New Report Questions Tax Subsidies for Junk Food
A new report from the California advocacy group CalPirg has noted that American taxpayers are currently subsidizing commodity crops, such as corn and soybeans, that often contribute to the ingredients used in the manufacturing of junk food.
American taxpayers paid out more than $260 billion in agricultural subsidies between 1995 and 2010. The report identifies subsidies in the amount of $16.9 billion for high fructose corn syrup and other additives found in junk food, whereas healthy fruits and vegetables are grown by U.S. farmers with little, if any, financial support from taxpayers.
Twinkies over Apples?
The situation is put into perspective in the recently published report, “Apples to Twinkies: Comparing Federal Subsidies of Fresh Produce and Junk Food.” The authors of the report determined that American taxpayers would receive $7.36 for buying junk food, but only 11 cents to purchase apples if the government subsidies went directly to the public.

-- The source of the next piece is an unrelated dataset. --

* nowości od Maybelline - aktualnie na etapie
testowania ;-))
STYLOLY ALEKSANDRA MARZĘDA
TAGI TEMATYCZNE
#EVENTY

The report raises some interesting questions and concerns during the present climate of deficit reduction in the U.S. Some individuals wonder whether the government subsidies are an appropriate use of taxpayer dollars if they are used to fund unhealthy or less nutritious food choices.

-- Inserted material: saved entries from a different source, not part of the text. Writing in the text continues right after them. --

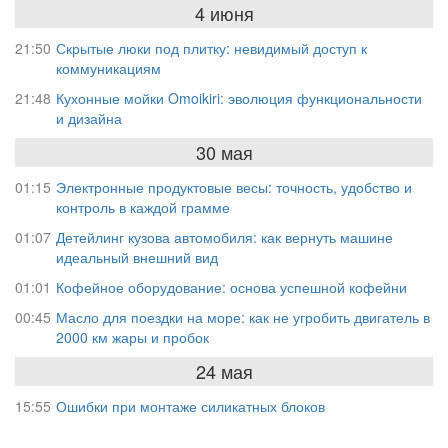
4 июня
21:50
Скрытые люки под плитку: невидимый доступ к
коммуникациям
21:48
Кухонные мойки Omoikiri: эволюция функциональности
и дизайна
30 мая
01:15
Электронные продуктовые весы: точность, удобство и
контроль в каждой грамме
01:07
Детейлинг кузова автомобиля: как вернуть машине
идеальный внешний вид
01:01
Кофейное оборудование: основа успешной кофейни
00:45
Масло для поездки на море: как не угробить двигатель в
2000 км жары и пробок
24 мая
15:55
Ошибки при монтаже силикатных блоков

Consumer Health and Obesity
Others question the allocation of government subsidies for foods that are contributing to the obesity epidemic in America.
John Anderson, a senior economist with the American Farm Bureau, has responded to the issue by stating that farm programs (such as government subsidies) do not contribute to unhealthy eating patterns or obesity. He is concerned that any change to subsidy programs would ultimately hurt American farmers and do nothing to improve the health of consumers. He notes that altering the government subsidies would not result in any cheaper retail prices for food and therefore would have no impact on the diet of consumers.